Prompt: In the listing that follows, the range to quote begins at the line that has "3. **Storage**: R2" and ends after the line that has "- **Capability coverage**: Chaque"; quote it verbatim and add nothing.

Input:
Start of Block

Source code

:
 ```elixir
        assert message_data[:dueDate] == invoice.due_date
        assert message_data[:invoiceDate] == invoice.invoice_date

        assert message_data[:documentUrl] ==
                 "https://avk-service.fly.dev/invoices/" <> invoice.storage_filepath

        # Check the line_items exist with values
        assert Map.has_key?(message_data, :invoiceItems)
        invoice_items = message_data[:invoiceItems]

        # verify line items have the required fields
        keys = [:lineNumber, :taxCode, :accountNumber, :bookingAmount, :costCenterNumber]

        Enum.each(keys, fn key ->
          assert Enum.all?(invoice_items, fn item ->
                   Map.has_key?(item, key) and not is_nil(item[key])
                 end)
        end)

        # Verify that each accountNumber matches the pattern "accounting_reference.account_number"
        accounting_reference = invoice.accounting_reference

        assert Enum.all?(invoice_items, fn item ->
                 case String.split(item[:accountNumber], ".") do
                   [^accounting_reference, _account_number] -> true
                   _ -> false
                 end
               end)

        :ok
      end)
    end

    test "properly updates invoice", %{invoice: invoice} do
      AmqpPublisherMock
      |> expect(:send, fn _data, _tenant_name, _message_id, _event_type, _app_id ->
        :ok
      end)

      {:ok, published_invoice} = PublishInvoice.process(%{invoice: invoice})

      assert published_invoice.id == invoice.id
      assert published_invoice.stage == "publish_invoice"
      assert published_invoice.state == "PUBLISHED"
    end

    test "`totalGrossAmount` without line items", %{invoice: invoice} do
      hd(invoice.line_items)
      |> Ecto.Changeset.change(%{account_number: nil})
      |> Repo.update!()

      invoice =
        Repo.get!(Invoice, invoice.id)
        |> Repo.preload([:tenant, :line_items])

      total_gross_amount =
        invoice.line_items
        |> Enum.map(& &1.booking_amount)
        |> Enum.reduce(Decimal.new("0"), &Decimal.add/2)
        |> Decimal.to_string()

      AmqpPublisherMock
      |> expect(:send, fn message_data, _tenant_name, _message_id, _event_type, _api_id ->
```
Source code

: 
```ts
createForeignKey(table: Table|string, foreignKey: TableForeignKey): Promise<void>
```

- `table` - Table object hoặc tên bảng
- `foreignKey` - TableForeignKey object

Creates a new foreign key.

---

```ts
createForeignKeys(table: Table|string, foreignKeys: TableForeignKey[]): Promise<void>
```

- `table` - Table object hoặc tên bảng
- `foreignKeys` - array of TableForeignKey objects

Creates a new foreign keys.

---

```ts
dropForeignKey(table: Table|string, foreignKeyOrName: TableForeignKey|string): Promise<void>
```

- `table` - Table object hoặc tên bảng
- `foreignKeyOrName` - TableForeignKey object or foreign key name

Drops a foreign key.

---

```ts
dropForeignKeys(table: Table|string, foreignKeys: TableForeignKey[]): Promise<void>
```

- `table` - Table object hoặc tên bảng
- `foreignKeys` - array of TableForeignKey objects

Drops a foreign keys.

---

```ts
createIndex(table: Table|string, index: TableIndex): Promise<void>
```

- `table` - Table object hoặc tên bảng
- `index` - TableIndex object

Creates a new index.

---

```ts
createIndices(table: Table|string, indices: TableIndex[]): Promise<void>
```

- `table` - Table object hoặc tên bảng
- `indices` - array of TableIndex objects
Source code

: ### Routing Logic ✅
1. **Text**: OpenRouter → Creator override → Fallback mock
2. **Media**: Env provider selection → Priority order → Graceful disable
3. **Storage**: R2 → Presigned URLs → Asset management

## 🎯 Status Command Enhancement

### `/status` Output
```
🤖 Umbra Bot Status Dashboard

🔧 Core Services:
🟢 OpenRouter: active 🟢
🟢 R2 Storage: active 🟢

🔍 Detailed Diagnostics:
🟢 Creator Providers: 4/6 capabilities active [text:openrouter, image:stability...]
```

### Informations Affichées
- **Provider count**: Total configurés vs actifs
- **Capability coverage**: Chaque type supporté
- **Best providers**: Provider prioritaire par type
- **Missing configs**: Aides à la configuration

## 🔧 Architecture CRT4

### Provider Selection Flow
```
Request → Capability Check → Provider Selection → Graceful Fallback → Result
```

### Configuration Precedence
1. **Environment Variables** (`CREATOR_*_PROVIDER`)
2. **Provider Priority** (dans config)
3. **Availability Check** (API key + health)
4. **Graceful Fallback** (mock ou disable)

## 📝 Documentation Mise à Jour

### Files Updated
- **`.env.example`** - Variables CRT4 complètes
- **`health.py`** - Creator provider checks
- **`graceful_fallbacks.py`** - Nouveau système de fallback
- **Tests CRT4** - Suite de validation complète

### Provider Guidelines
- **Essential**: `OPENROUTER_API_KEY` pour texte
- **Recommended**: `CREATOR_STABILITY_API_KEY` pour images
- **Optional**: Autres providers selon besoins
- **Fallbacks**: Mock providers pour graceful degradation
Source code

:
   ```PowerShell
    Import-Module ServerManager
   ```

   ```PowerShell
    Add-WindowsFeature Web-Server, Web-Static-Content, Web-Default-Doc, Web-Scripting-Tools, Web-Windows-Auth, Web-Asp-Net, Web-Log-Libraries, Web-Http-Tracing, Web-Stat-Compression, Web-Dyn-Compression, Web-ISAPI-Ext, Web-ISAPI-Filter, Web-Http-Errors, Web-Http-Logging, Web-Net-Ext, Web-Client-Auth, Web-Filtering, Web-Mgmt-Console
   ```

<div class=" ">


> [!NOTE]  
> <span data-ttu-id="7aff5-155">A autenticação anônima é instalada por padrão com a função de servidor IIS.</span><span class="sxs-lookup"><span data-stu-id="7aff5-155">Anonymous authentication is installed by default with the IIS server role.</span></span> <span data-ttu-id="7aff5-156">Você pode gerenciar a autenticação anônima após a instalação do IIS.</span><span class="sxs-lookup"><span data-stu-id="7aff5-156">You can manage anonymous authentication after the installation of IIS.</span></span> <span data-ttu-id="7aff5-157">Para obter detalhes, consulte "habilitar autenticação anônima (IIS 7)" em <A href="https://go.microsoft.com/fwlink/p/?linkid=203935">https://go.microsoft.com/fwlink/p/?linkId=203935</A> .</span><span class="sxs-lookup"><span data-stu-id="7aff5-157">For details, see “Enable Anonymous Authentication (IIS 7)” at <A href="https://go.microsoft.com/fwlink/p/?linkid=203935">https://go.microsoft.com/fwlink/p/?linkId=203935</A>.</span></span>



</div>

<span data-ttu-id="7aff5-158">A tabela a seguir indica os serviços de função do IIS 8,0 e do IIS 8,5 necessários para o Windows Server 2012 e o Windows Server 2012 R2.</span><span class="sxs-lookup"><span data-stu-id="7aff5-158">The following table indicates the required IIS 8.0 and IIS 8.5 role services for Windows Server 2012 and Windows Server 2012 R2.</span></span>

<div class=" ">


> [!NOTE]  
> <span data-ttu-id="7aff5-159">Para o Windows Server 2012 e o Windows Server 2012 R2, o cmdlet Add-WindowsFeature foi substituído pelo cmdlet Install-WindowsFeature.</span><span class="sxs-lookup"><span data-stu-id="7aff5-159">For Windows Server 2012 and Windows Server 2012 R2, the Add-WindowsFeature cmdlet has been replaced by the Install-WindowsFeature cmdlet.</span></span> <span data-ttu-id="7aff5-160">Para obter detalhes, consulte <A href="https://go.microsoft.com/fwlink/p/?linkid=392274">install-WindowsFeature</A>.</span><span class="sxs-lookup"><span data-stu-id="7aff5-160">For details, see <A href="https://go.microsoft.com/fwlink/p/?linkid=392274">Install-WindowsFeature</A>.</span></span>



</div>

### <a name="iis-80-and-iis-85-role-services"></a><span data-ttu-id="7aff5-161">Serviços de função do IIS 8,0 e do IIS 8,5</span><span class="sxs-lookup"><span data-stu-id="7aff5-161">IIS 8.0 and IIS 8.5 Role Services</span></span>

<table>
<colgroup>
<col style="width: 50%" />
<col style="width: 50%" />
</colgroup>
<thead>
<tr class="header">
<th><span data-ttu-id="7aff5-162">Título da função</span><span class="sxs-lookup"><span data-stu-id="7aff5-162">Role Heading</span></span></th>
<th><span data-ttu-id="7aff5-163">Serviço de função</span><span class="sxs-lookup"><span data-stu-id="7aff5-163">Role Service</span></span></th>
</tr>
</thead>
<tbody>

End of Block

Response box:
3. **Storage**: R2 → Presigned URLs → Asset management

## 🎯 Status Command Enhancement

### `/status` Output
```
🤖 Umbra Bot Status Dashboard

🔧 Core Services:
🟢 OpenRouter: active 🟢
🟢 R2 Storage: active 🟢

🔍 Detailed Diagnostics:
🟢 Creator Providers: 4/6 capabilities active [text:openrouter, image:stability...]
```

### Informations Affichées
- **Provider count**: Total configurés vs actifs
- **Capability coverage**: Chaque type supporté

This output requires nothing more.